Permenungan atas Kemakmuran Orang Fasik
Ayat Ayub 21:24 menyajikan gambaran yang provokatif. Ia menggambarkan sebuah kenyataan yang seringkali membingungkan: orang-orang yang hidupnya tidak sesuai dengan ajaran moral atau spiritual, orang-orang yang seringkali kita labeli sebagai "fasik", justru tampak menikmati keberlimahan fisik dan kesuburan dalam hidup mereka. Deskripsi tentang tubuh yang penuh lemak, anggota tubuh yang gemuk, dan pertumbuhan yang subur menyiratkan kesehatan, kekuatan, dan kemakmuran material. Gambaran ini kontras dengan pemahaman umum atau harapan banyak orang yang percaya bahwa kebenaran akan selalu berbanding lurus dengan keberuntungan dan kesuksesan duniawi.
Dalam konteks kitab Ayub, ayat ini muncul sebagai bagian dari perdebatan Ayub dengan teman-temannya. Teman-teman Ayub berpegang teguh pada prinsip bahwa penderitaan adalah hukuman ilahi atas dosa. Mereka melihat kemalangan Ayub sebagai bukti bahwa ia pasti telah melakukan kesalahan besar. Namun, Ayub terus-menerus mempertanyakan pandangan sederhana ini, dan ayat seperti 21:24 menjadi salah satu argumennya untuk menunjukkan bahwa dunia tidak selalu bekerja sesuai dengan pola sebab-akibat yang linier antara kebaikan dan kemakmuran, atau antara kejahatan dan kehancuran seketika.
Pertanyaan yang timbul dari ayat ini bukan sekadar tentang mengapa orang jahat bisa terlihat makmur. Ini adalah pertanyaan yang lebih mendalam tentang keadilan ilahi, tentang sifat keberuntungan, dan tentang tujuan hidup. Mengapa ada orang yang hidupnya tampaknya diberkati secara materi, sementara orang yang saleh justru bergumul dengan kesulitan? Ayat ini memaksa kita untuk merenungkan lebih dalam daripada sekadar melihat permukaan. Kemakmuran fisik yang digambarkan mungkin tidak mencerminkan kedamaian batin, kebahagiaan sejati, atau hubungan yang baik dengan Tuhan.

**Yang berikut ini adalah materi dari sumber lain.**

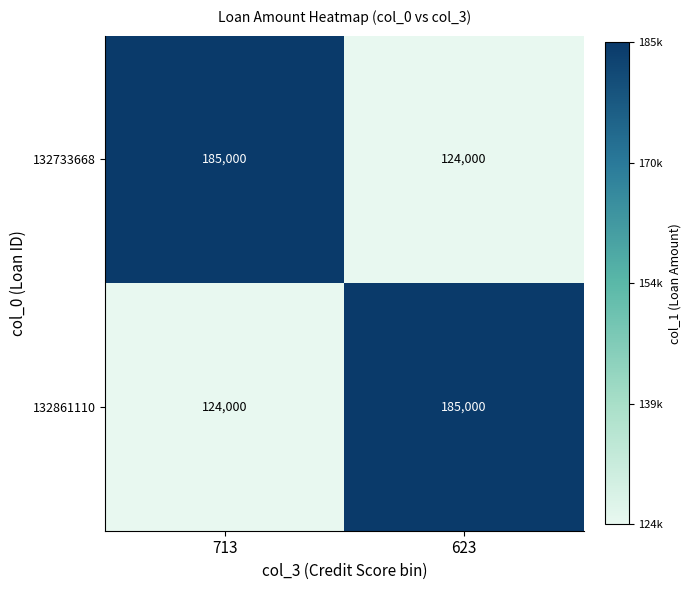

What is the difference between the highest and lowest values at 623?

61000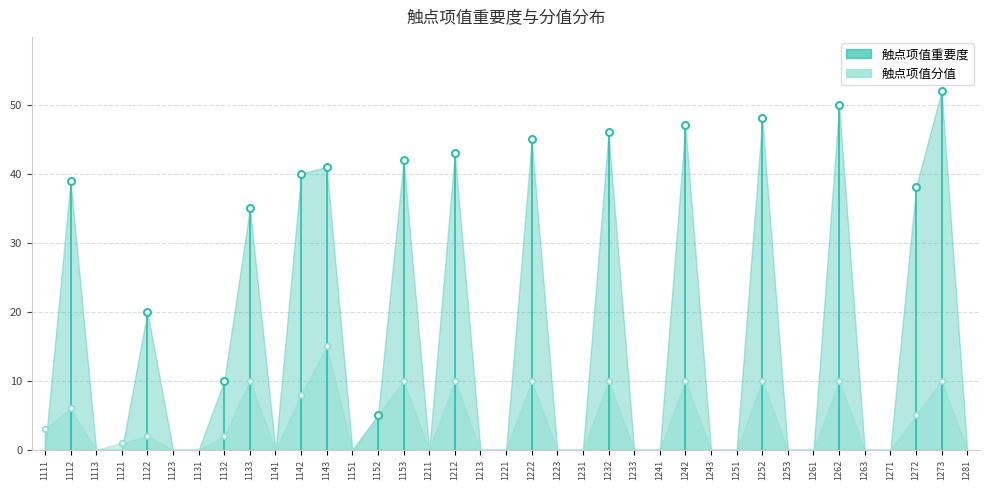

At which category does 触点项值分值 reach its first local valley?

1113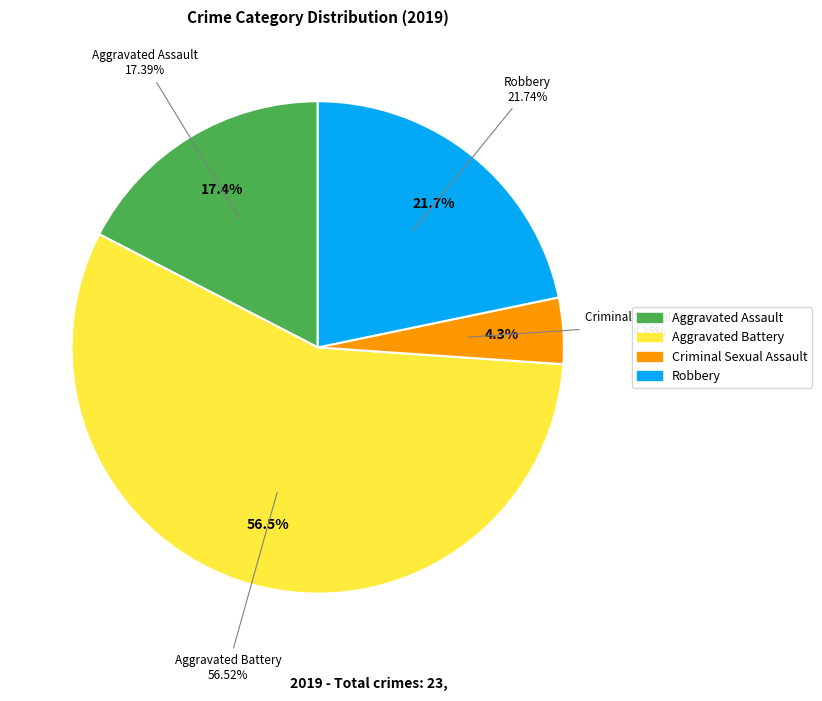

True or false: Homicide accounts for 0% of the total.

True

Ada banyak faktor yang memengaruhi kehidupan seseorang, termasuk kebaikan atau kejahatan mereka. Faktor-faktor seperti keberuntungan, keadaan ekonomi, lingkungan sosial, genetika, dan bahkan pilihan-pilihan yang dibuat oleh orang lain dapat berkontribusi pada kemakmuran atau kemiskinan seseorang. Kitab Ayub pada akhirnya membawa kita pada pemahaman bahwa kebijaksanaan ilahi jauh melampaui pemahaman manusia, dan bahwa jalan Tuhan seringkali tidak dapat diprediksi oleh logika sederhana.
Oleh karena itu, ayat Ayub 21:24 bukanlah ajakan untuk meniru atau mengagumi gaya hidup orang fasik. Sebaliknya, ini adalah undangan untuk menggali lebih dalam, untuk tidak menghakimi berdasarkan keberuntungan duniawi semata, dan untuk meyakini bahwa ada dimensi kebenaran dan keadilan yang lebih tinggi yang mungkin tidak sepenuhnya terlihat dalam kehidupan ini. Perenungan atas ayat ini mendorong kita untuk fokus pada integritas pribadi, hubungan dengan yang ilahi, dan kepuasan batin, daripada hanya tergiur oleh kilauan kemakmuran yang bisa jadi semu atau sementara.